I will come straight to the point, although it is no fun...
Does the poonal define me or do I define it?
Or for that matter, is the little Thaayaththu (amulet) that has been on my body since I was 4 define me? (I used to have it around my neck on a black thread and once I got my Poonal, transferred it to the poonal).
Does the thin gold wedding band that I never removed from my finger since the day I got married define me or do I define it?
Does the "I love daddy" trinket, hanging from my rear view mirror define me as a daddy, or the shilouette of two dancers that hangs alongside, which my friend Weeshie Niehaus made for me one Christmas eve define me as a friend or a dancer for that matter?
I really do not know!
At the end of the day, we strive to be a good spouse, parent, child, friend, worker. Somehow in that list, I am not directly trying to be good at being a Hindu or Brahmin or devotee!

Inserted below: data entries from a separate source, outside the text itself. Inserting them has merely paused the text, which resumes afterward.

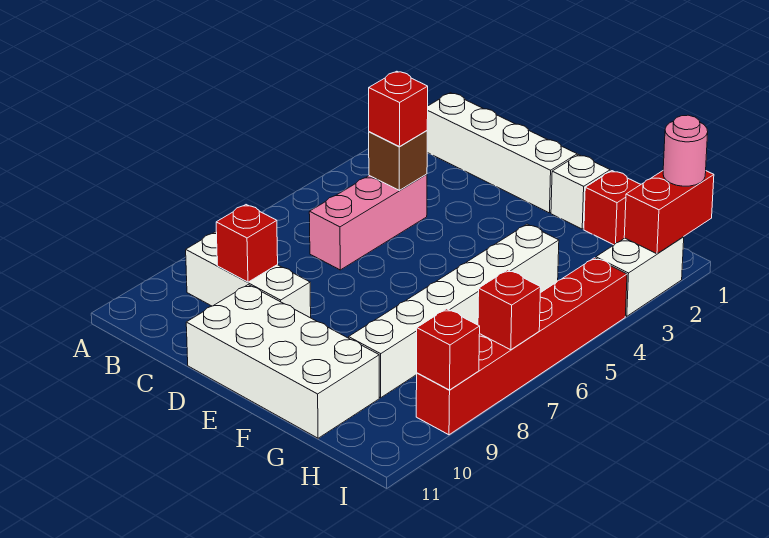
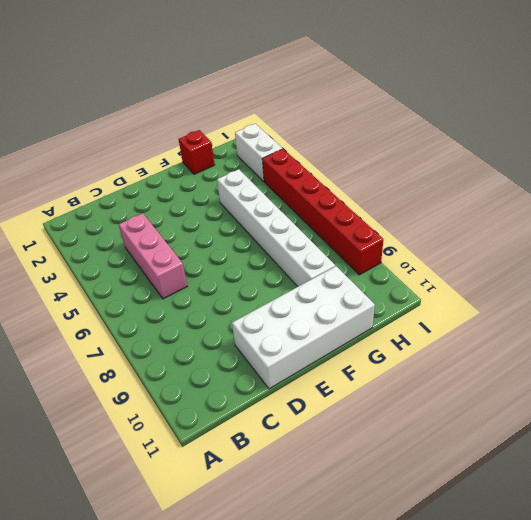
none -> white 1x4 brick [427,93,577,213]
none -> white 1x3 brick [186,232,311,318]
none -> white 1x1 brick [551,155,610,229]

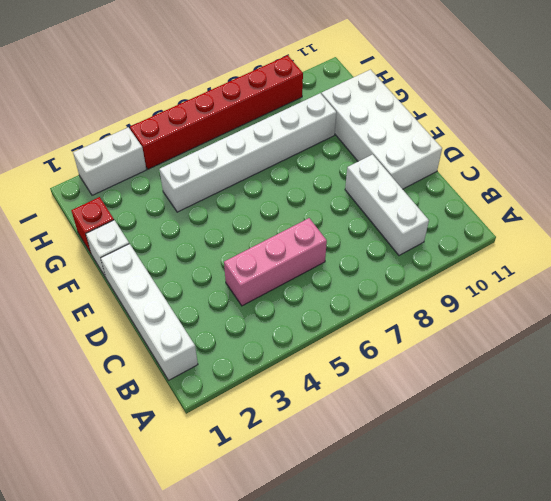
none -> brown 1x1 brick [369,131,427,190]
none -> red 1x1 brick [216,205,278,282]
none -> red 1x2 brick [624,171,714,254]

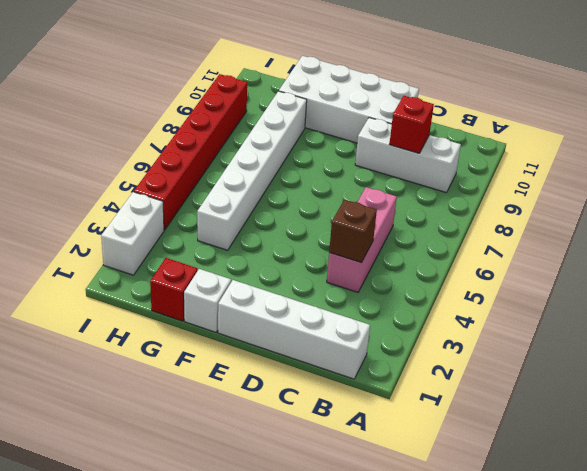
none -> red 1x2 brick [624,171,714,254]
none -> red 1x1 brick [478,270,541,350]
none -> red 1x1 brick [417,309,480,390]

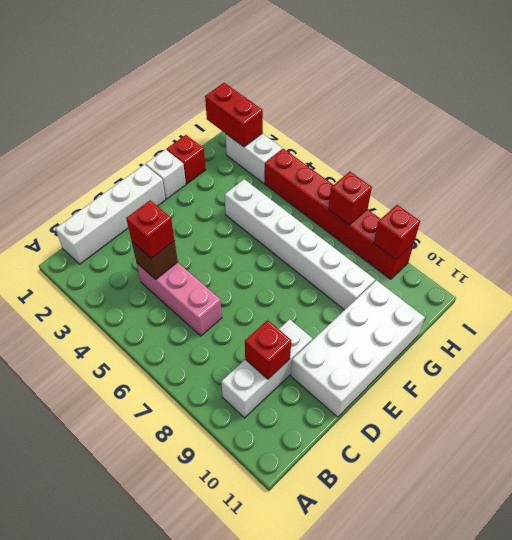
none -> pink 1x1 round brick [663,115,708,186]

If the definition of a good spouse, parent or child involves getting in line with the belief and value system of the other person in that relationship, then you are indirectly striving to show your alignment to religion, culture, rituals and whatever else comes with it (eg. being vegetarian vs. eating meat, dressing in a certain way, visitng a place of worship, affiliation to a place of worship or group, wearing a poonal or mangal sutra, etc.)
When I see the little one prostrate herself and pray at the Shiva Vishnu Temple in Livermore, I wonder...

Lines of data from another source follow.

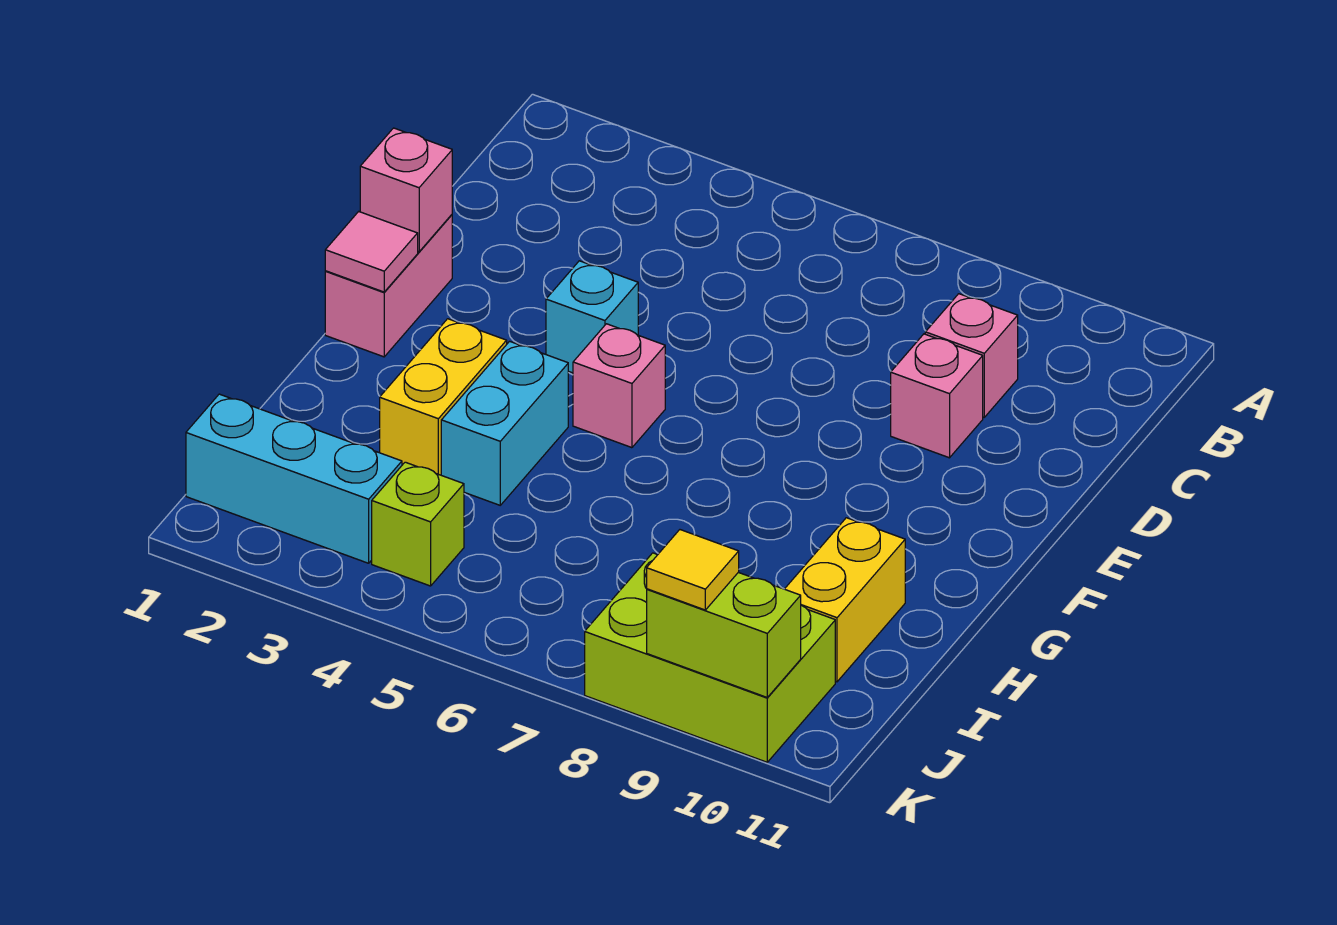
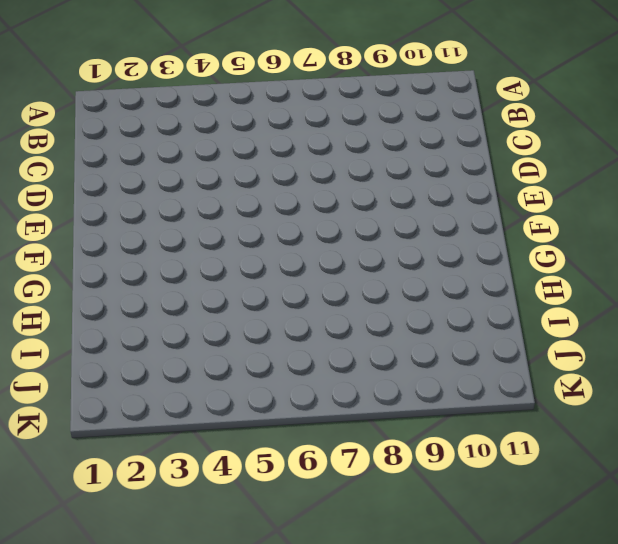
none -> pink 1x1 brick [925,294,1018,417]
none -> pink 1x1 brick [891,334,983,458]
none -> pink 1x2 brick [325,215,452,357]

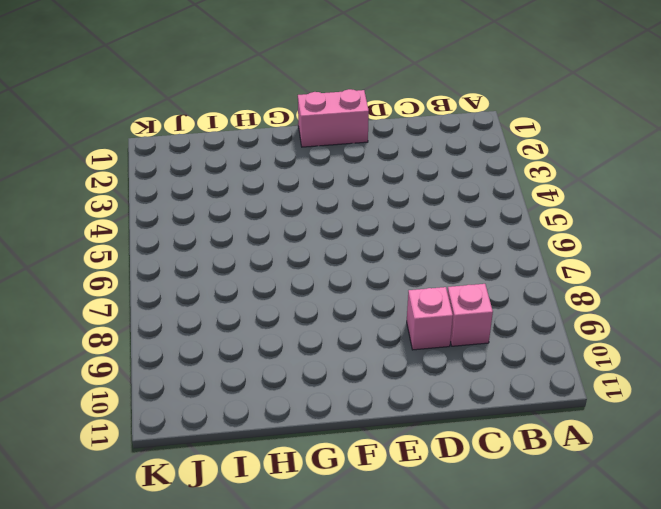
none -> cyan 1x1 brick [546,261,638,373]
none -> pink 1x1 brick [573,324,665,448]
none -> yellow 1x2 brick [380,319,507,475]

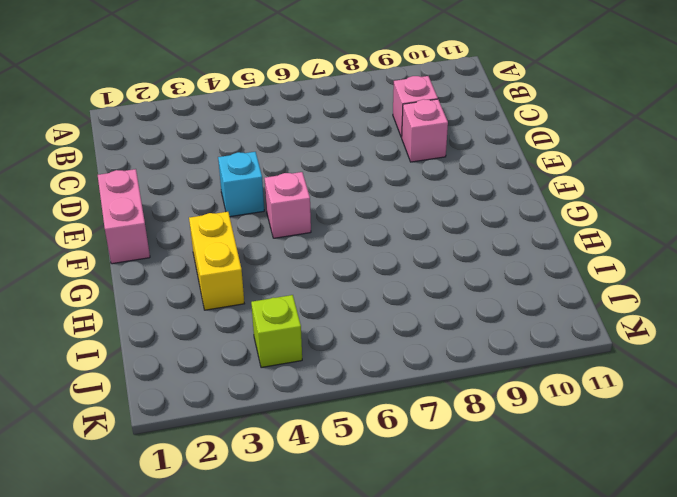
none -> cyan 1x2 brick [441,341,568,505]
none -> yellow 1x2 brick [785,518,905,682]
none -> cyan 1x3 brick [186,394,402,563]

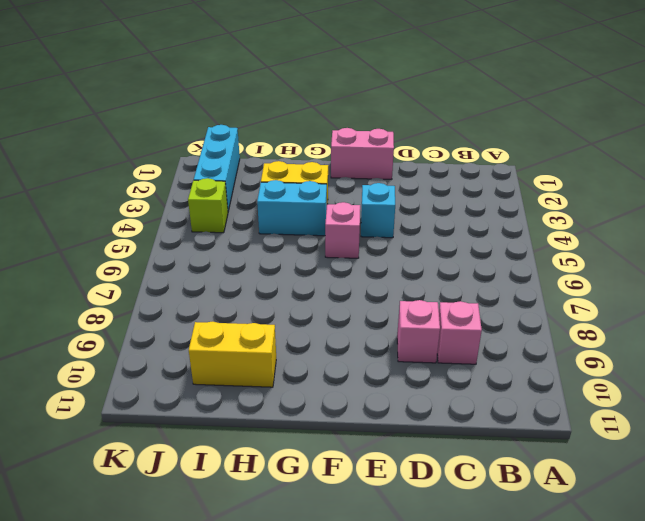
none -> lime 2x3 brick [585,553,835,762]
none -> pink 1x1 brick [360,128,452,252]
none -> pink 1x1 tile [325,212,418,292]

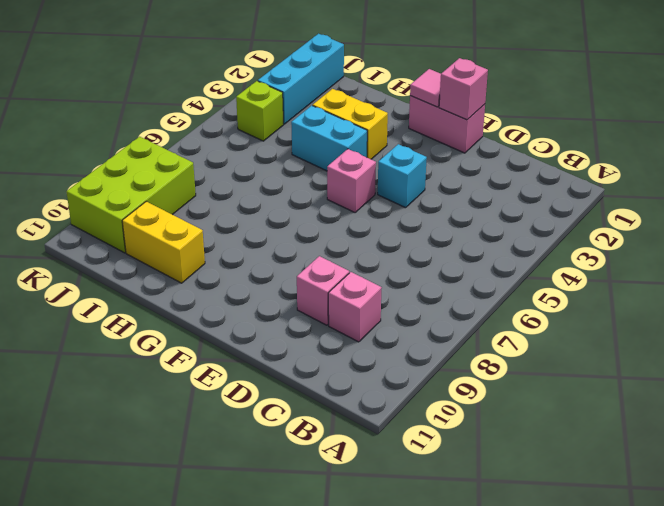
none -> lime 1x2 brick [647,572,801,697]
none -> yellow 1x1 tile [647,530,739,610]

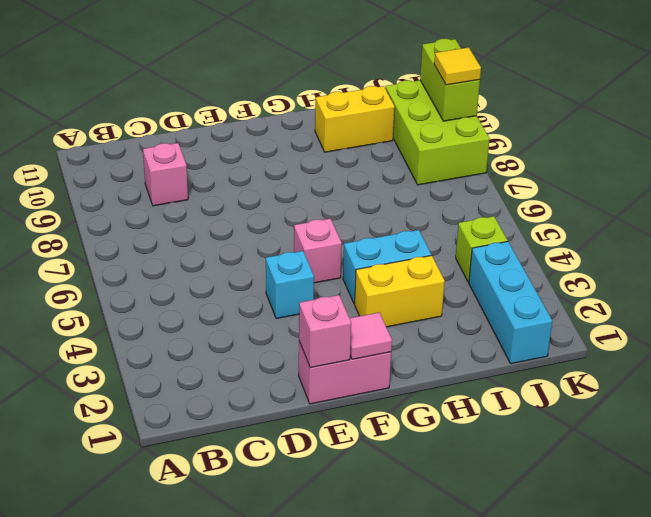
none -> pink 1x1 brick [891,334,983,458]

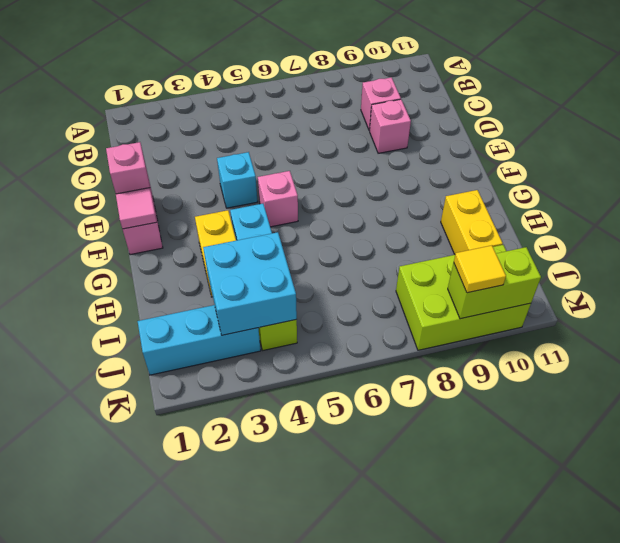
cyan 2x2 brick [203,232,297,335] -> none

I did not even teach her to do that!
She just did it by following what I do..
She is happy doing it and expects me to approve when she copied me!
After some time, I thought to myself "Sundar, you are overanalyzing this thing. Sometimes Jr. does the exact opposite of what you do, just to be different or just to piss you off. This is the same girl, who used to copy you to show her conformance, just two years ago!"

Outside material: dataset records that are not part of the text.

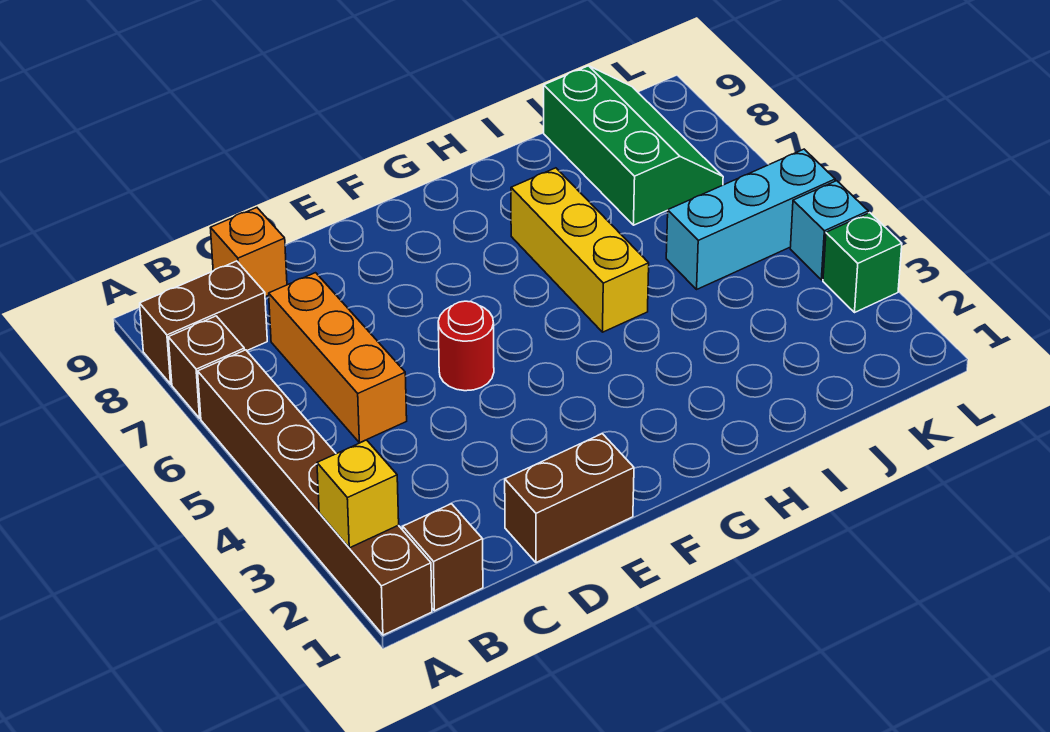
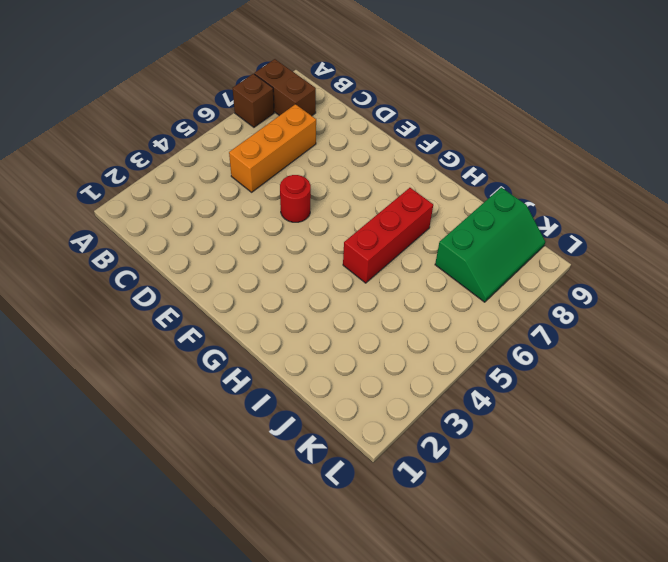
red 1x3 brick [343,188,433,283] -> yellow 1x3 brick [511,168,649,332]
none -> brown 1x6 brick [198,350,432,635]
none -> brown 1x1 brick [403,504,483,611]
none -> orange 1x1 brick [211,208,287,297]

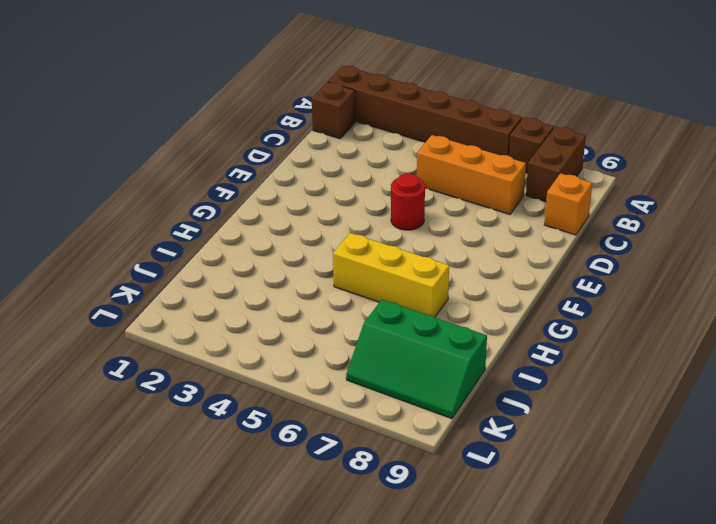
none -> brown 1x2 brick [505,434,634,563]
none -> cyan 1x3 brick [666,149,835,289]
none -> green 1x1 brick [823,213,902,312]

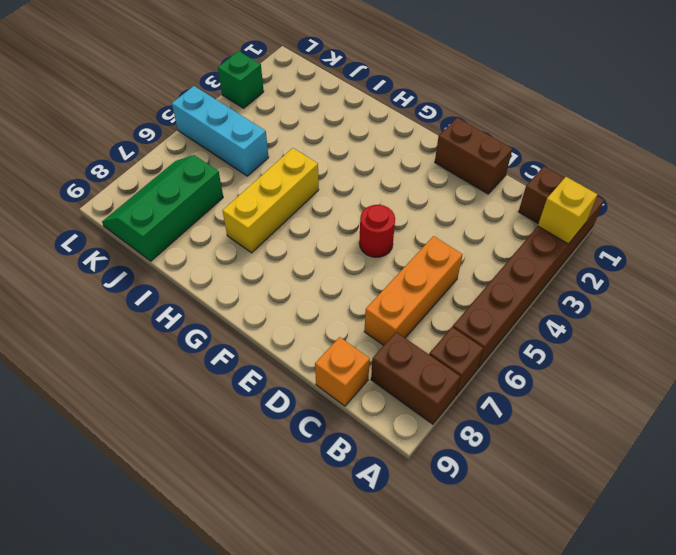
none -> cyan 1x1 brick [790,181,868,280]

All these things do not define the kid.
I reflect on something that happened during my wedding. The late Jambu Saastrigal, who performed our wedding, had nearly lost his eyesight at the time. He was just going by memory. On my insisting, he actually explained the reason and synopsis of every ritual that we performed during that wedding ceremony!
Here is a converstation that is still fresh in my mind. We were all gathered to start a prayer the day before the wedding. It was very early in the morning. As soon as we were ready to start, I took off my shirt, wore my dhoti and sat down.
Jambu Saastrigal (squinting) : Ambi, namaskaram pannu. Unakku dheergaayusu da! (little one, get blessings... You will live a long life!)
Then he went on to say (in translation) "these days the boys who come after studying abroad are so shy that they want to go through the entire wedding ceremony in their Kurtha's. They dont wan't to even remove their shirt!!. and here you are!! all ready in a jiffy.."
to this the second saastrigal in command, says:
"Narayanan payyanaa, kokkaa!" ,which I cannot translate real well. He basically said something to the effect that the apple does not fall far from the tree.. ie., my dad is known for being religious and a stickler for adherence to rituals and so it is no surprise that I am that way. At that point I wanted to puke my guts out, because I am not as religious or ritualistic as my father. I do it 10 times a year and on demand. My father does it 365 days a year. Big difference. However, I saw my dad's eyes light up with pride when he overheard this and I just let sleeping dogs lie..
When I was 3 or 4 years old, Iused to sit on my grandpa's lap every morning when he used to recite vedic verses, Valmiki Ramayana or pieces of Upanishads during his morning prayer. Some of those things have gone into my permanent memory and I can recite these if I have to. These days, I just thank my genes for my memory and leave it at that.
Like I have said in the past, to each his/her own! My personal take on this :
How we interpret the level of influence of social, cultural and religious practice in our life does not define us. How we learn to be at peace with what we do, irrespective of the reasons, is what defines us.
The end goal is to be comfortable with oneself! At least mine is!